Although higher pump prices are biting, many consumers in effect got a 2% pay raise beginning Jan. 1 with a Social Security payroll tax cut. Economists at Deutsche Bank estimate that crude would have to reach $110 a barrel to wipe out all of the extra income gained from the lower payroll tax.

As for job growth, it may help that many companies have been reaping a profit boom over the last year.
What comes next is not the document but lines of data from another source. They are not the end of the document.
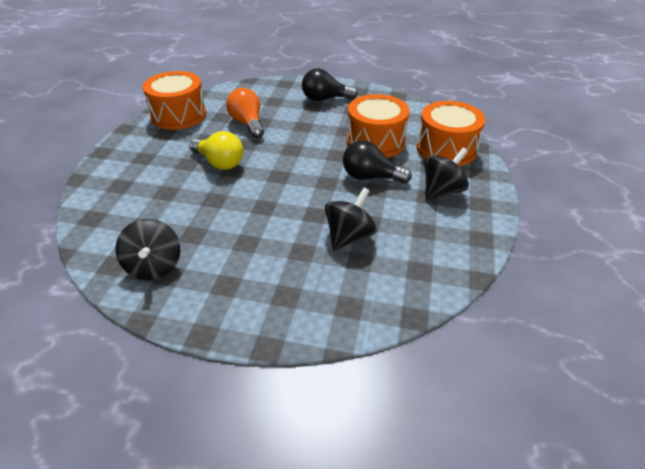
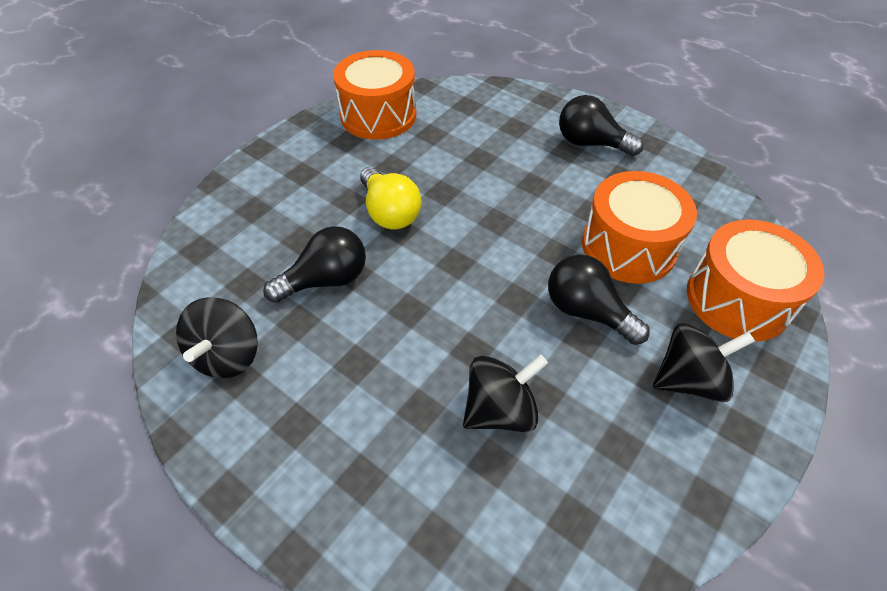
camera: 25 degrees right, 10 degrees up
(198, 208) = (326, 280): none -> black light bulb
(247, 123) = (459, 156): orange light bulb -> none

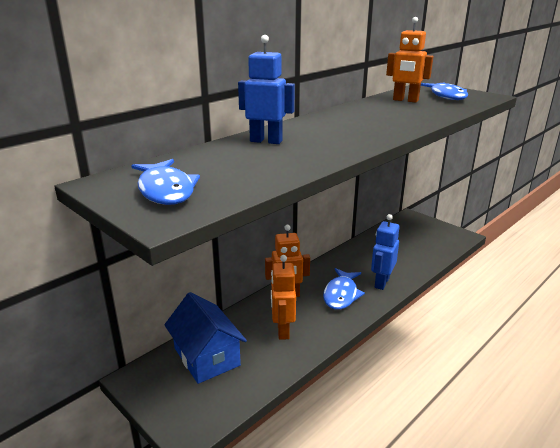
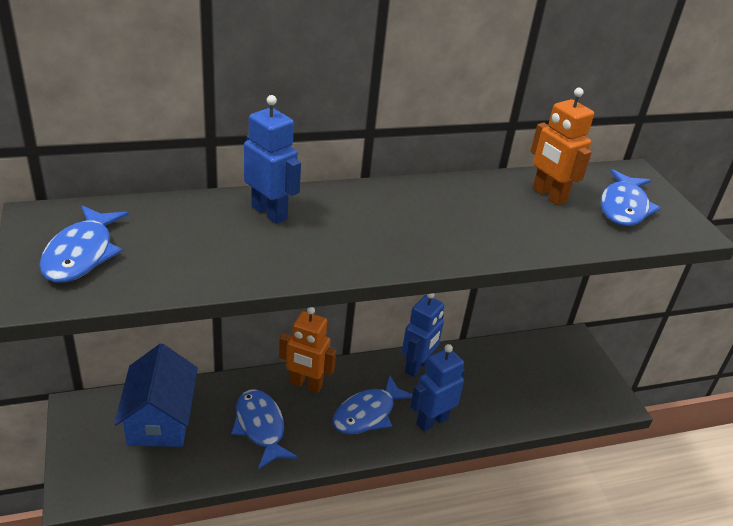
camera: 25 degrees right, 10 degrees up
(282, 330) = (260, 427): orange robot -> blue fish
(343, 260) = (417, 366): none -> blue robot

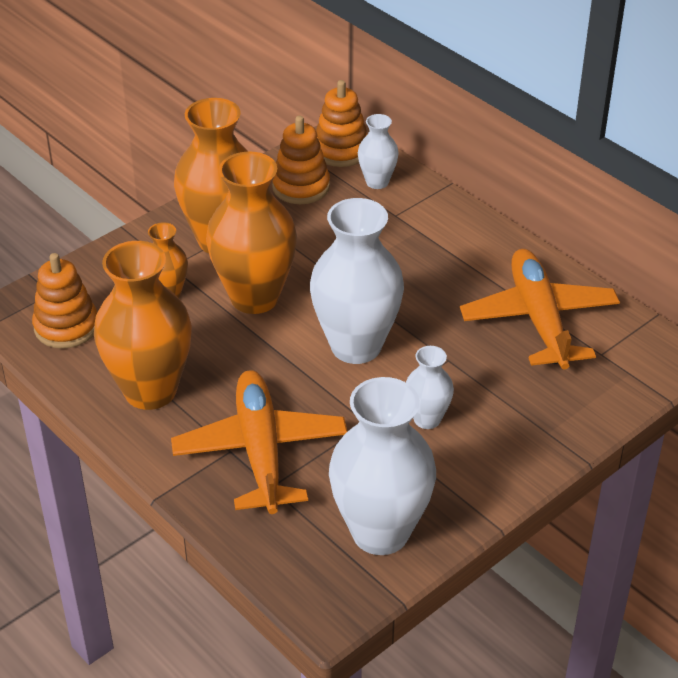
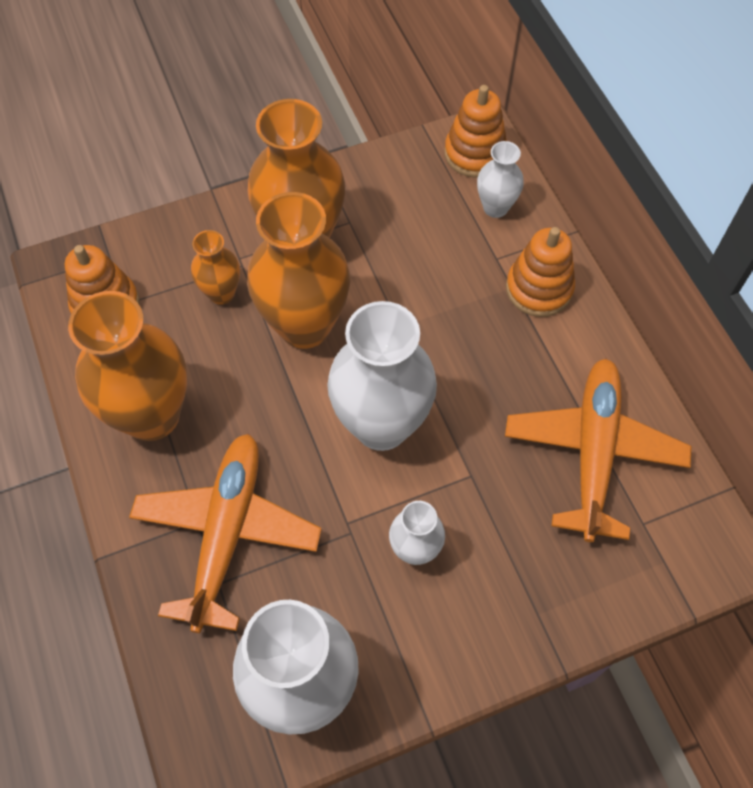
camera: 20 degrees right, 20 degrees up
(301, 187) = (412, 191): orange stacking toy -> orange stacking toy (539, 289)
That has left them in far better financial shape than in the first half of 2008, when soaring oil prices worsened the outlook for an economy that already was in recession.

The worrisome difference between 2008 and now is that governments and central banks worldwide were poised three years ago to ride to the rescue bearing fiscal and monetary stimulus.


Today, with the Republican majority in the U.S. House insisting on spending cuts to pare the federal budget deficit, no further fiscal stimulus seems likely from Congress, even if oil prices keep rising.

Ditto for much of Europe, where budget austerity is the order of the day.

As for the Federal Reserve, higher energy costs pose a double-whammy: slower economic growth and higher inflation. The problem for the Fed is that committing to another round of monetary stimulus could just worsen the inflation threat.

Oil at $98 probably isn’t enough to halt the recovery, but it significantly reduces the economy’s margin for error.

“We’re on a bumpy road, and we’re out of spare tires,” said Mohamed El-Erian, chief executive of money management giant Pimco in Newport Beach.